Copy the following records exactly, starting at the line that contains "kingdom: Chromista" and stopping after the line that contains "genus: Asplenium". Leave the pictures out of your copy.

Data items:

··········

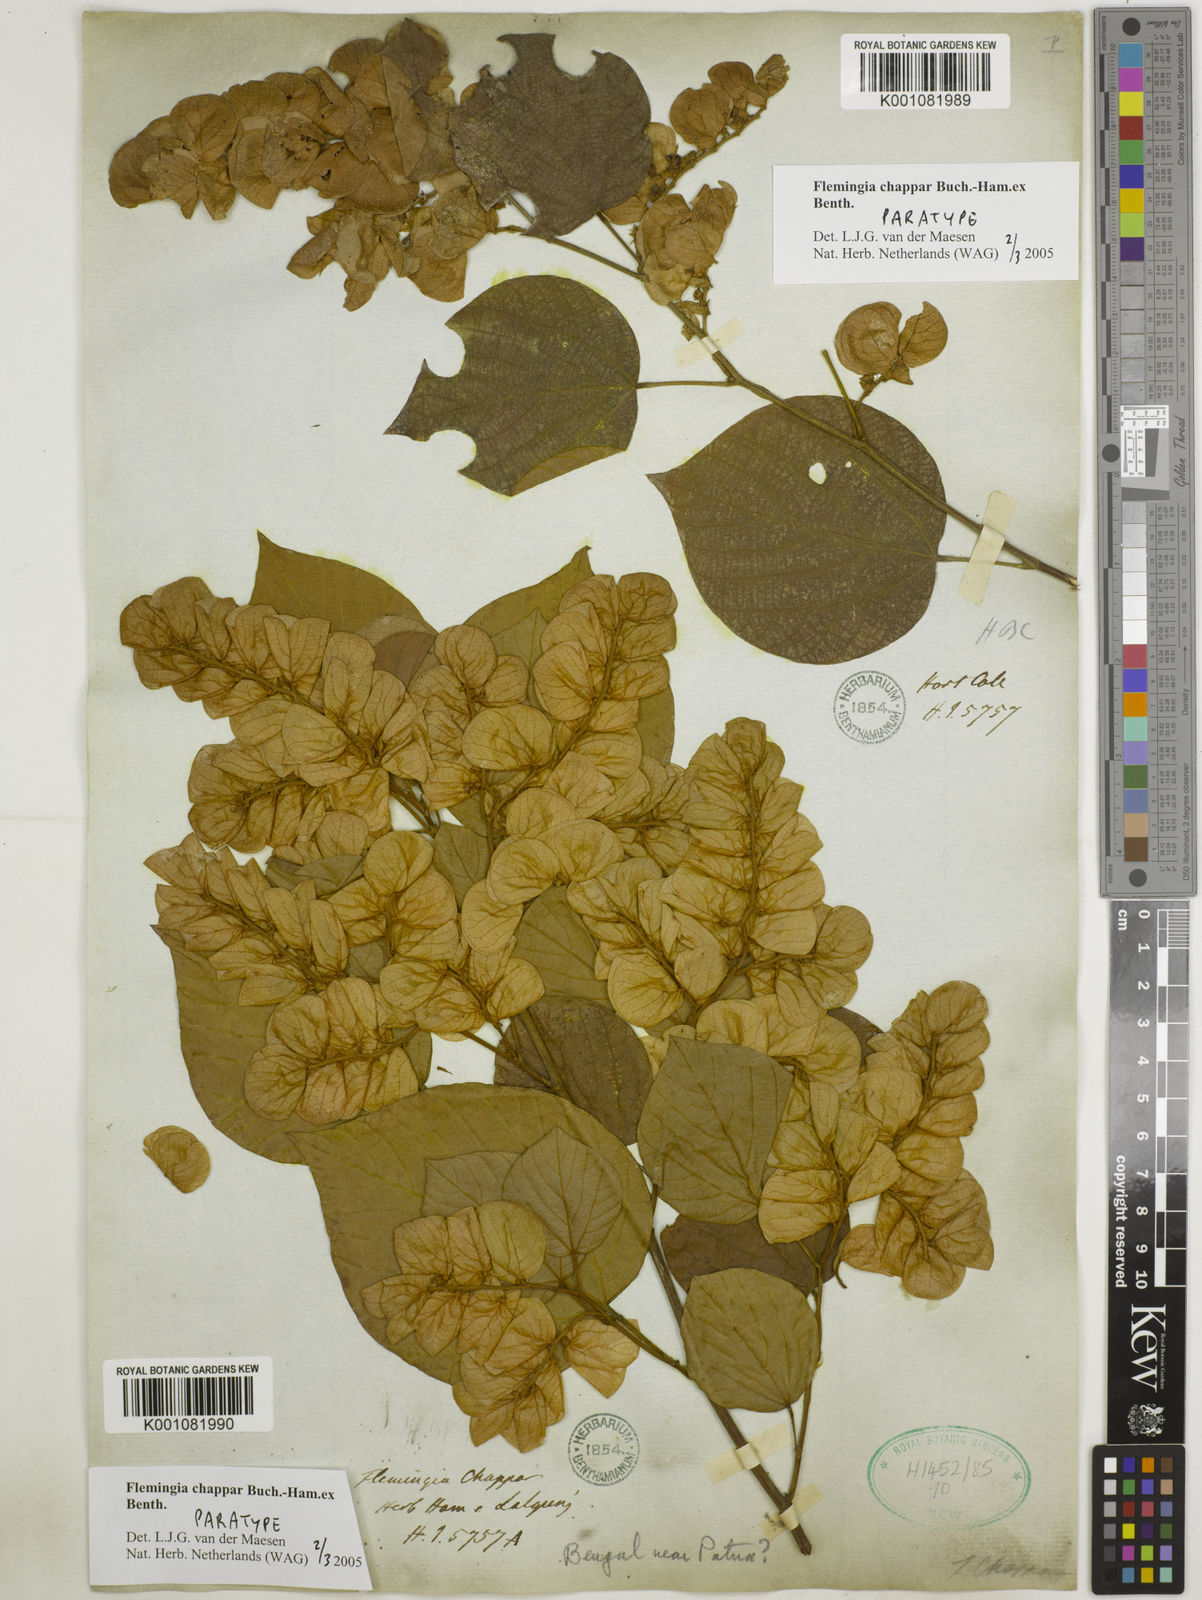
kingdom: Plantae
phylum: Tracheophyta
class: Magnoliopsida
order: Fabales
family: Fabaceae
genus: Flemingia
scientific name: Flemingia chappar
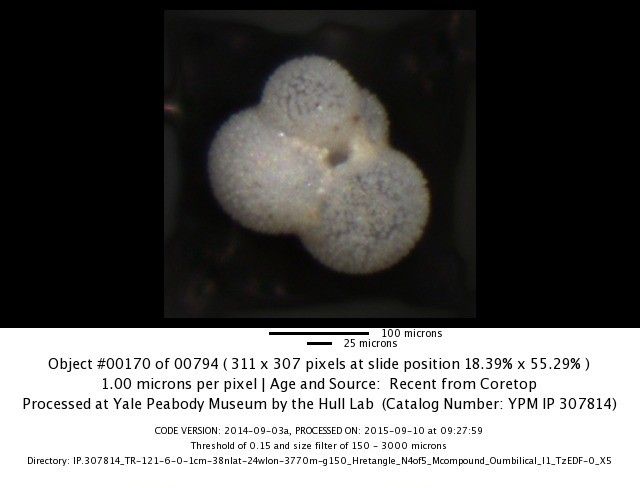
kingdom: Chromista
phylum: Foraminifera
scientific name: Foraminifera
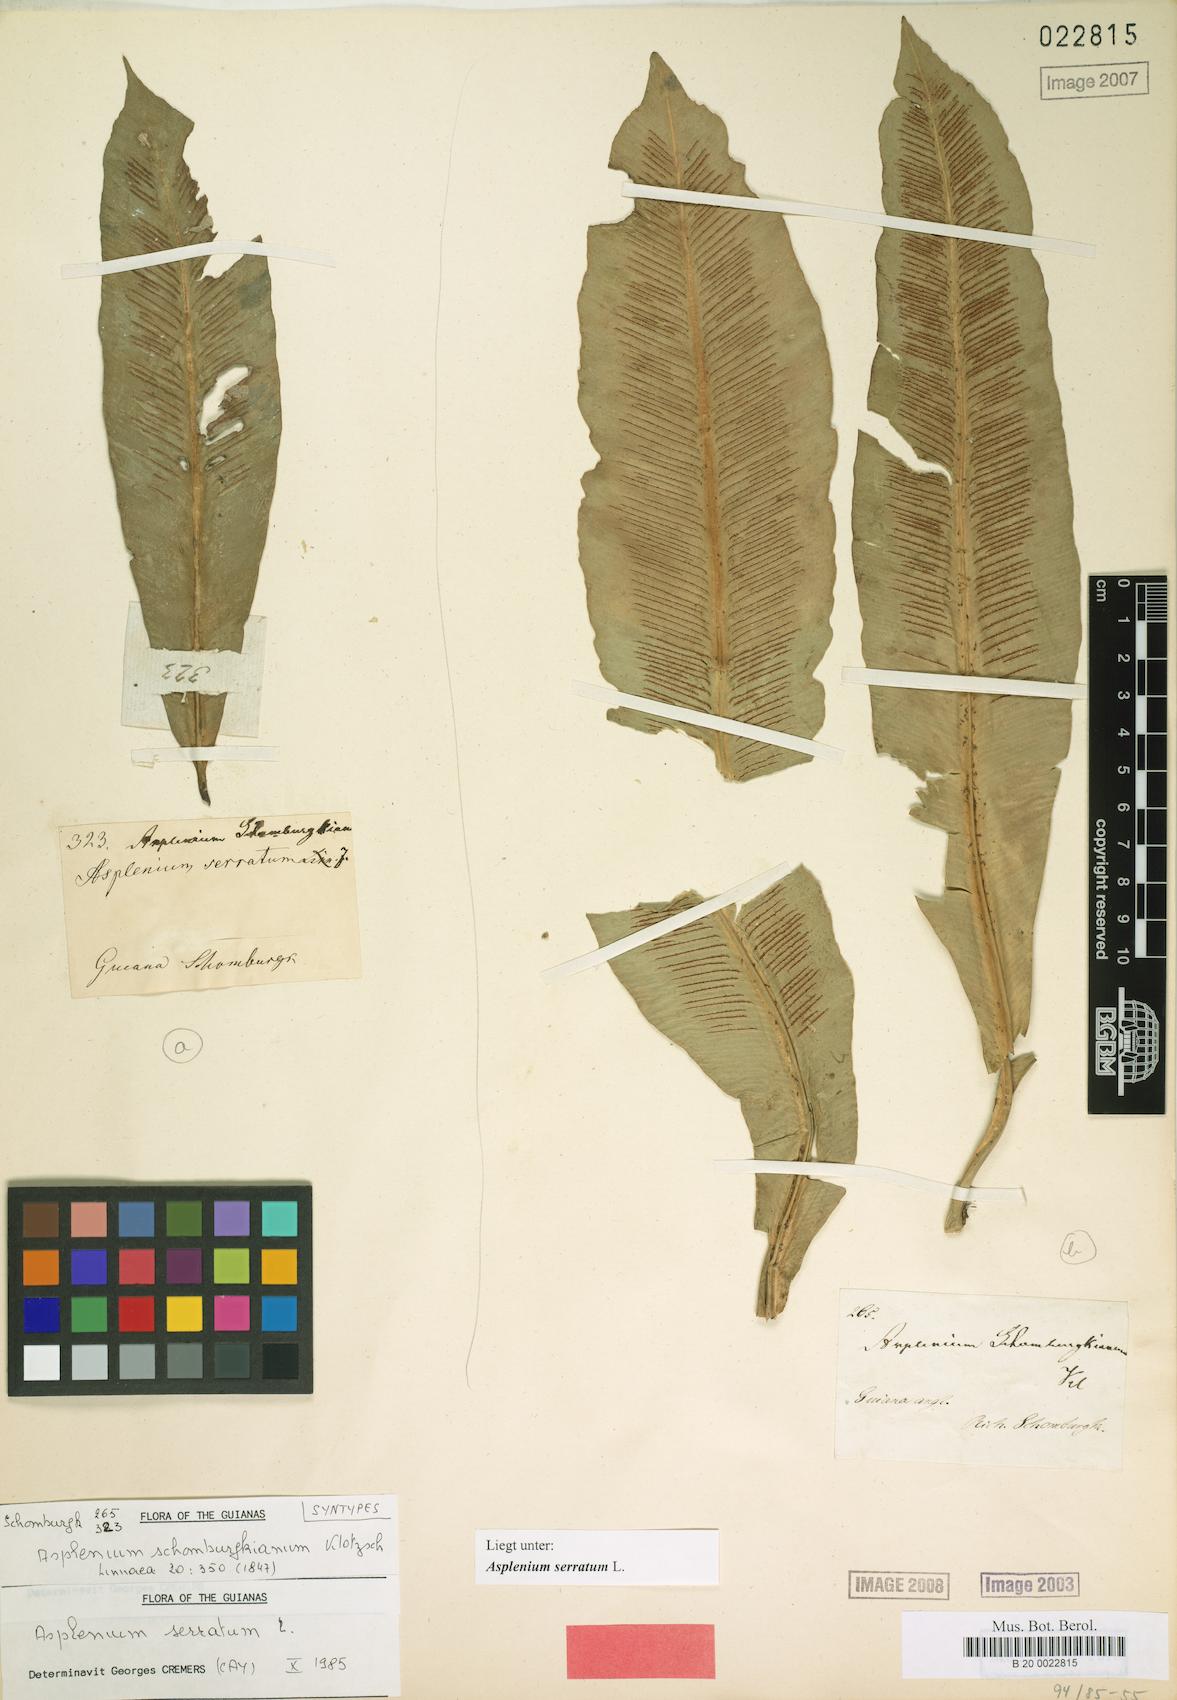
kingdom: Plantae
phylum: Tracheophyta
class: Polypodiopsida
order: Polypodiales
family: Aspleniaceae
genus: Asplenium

··········

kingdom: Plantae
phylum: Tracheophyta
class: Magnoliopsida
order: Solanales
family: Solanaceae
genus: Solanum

··········

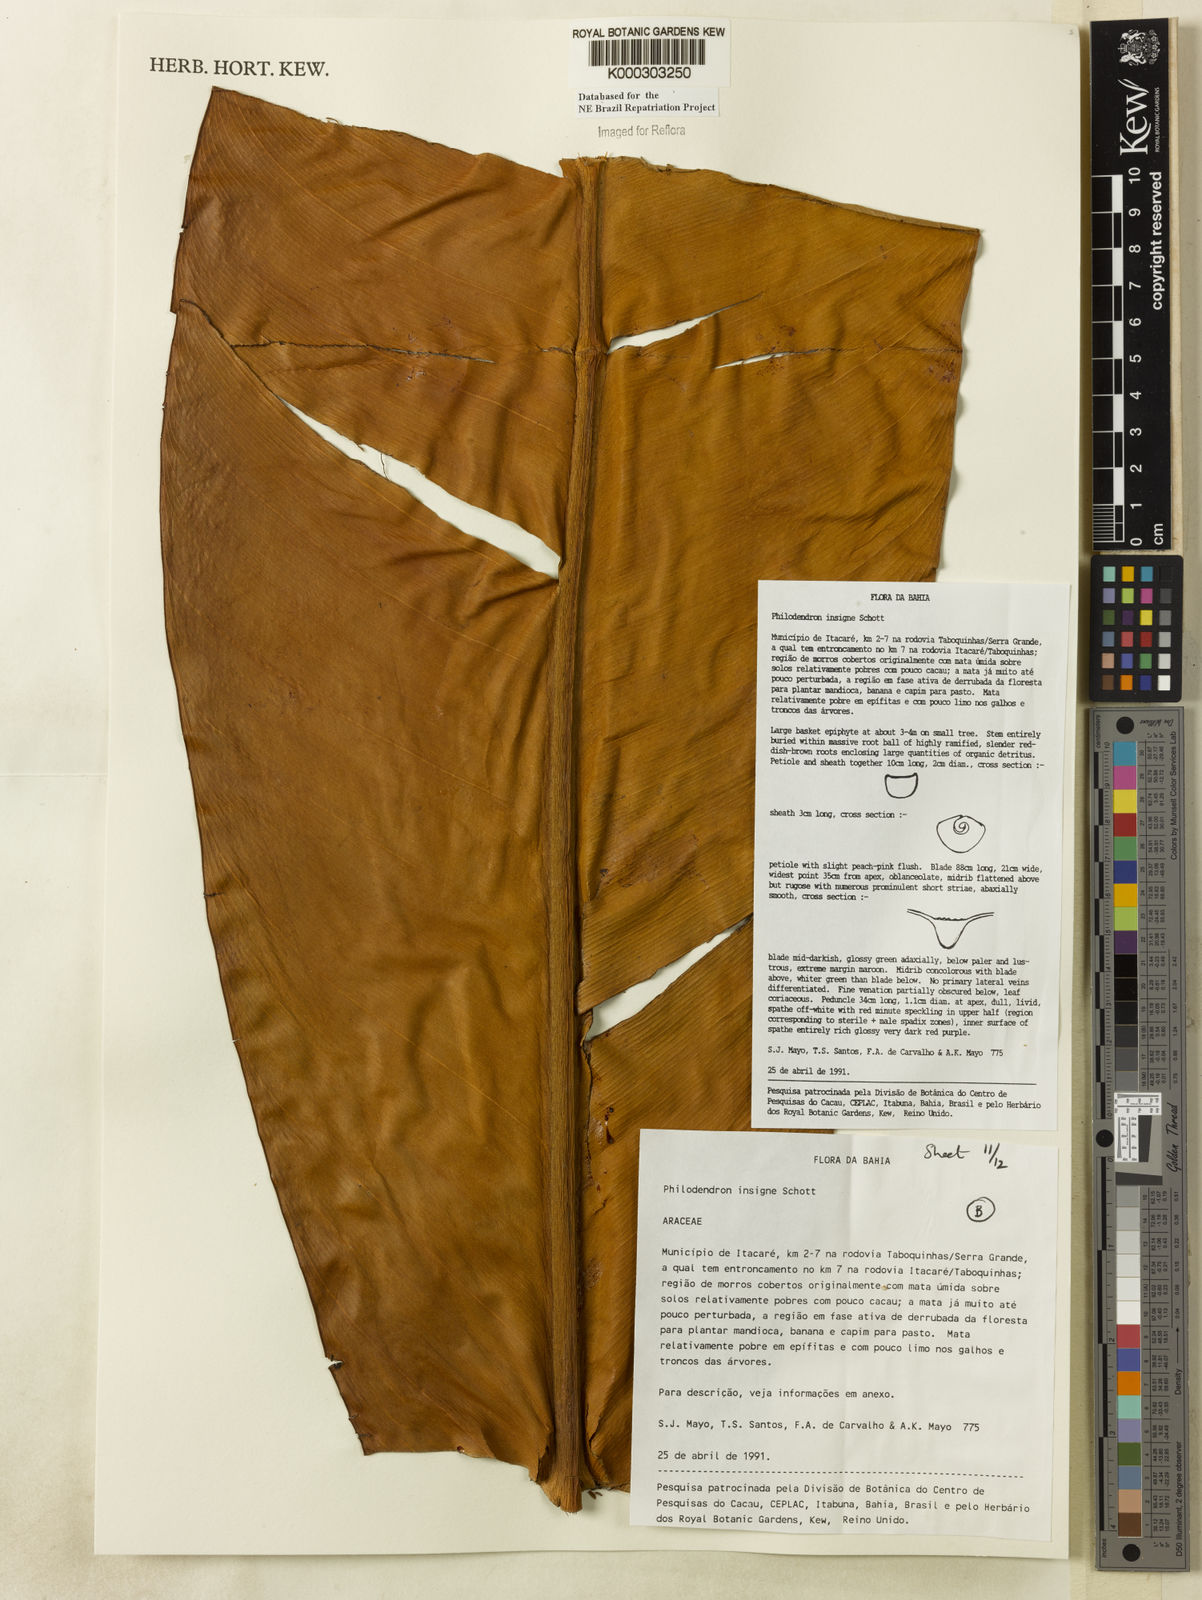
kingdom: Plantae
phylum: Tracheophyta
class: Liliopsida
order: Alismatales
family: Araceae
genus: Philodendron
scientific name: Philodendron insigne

··········

▶ _Correct output_:
kingdom: Chromista
phylum: Foraminifera
scientific name: Foraminifera
kingdom: Plantae
phylum: Tracheophyta
class: Polypodiopsida
order: Polypodiales
family: Aspleniaceae
genus: Asplenium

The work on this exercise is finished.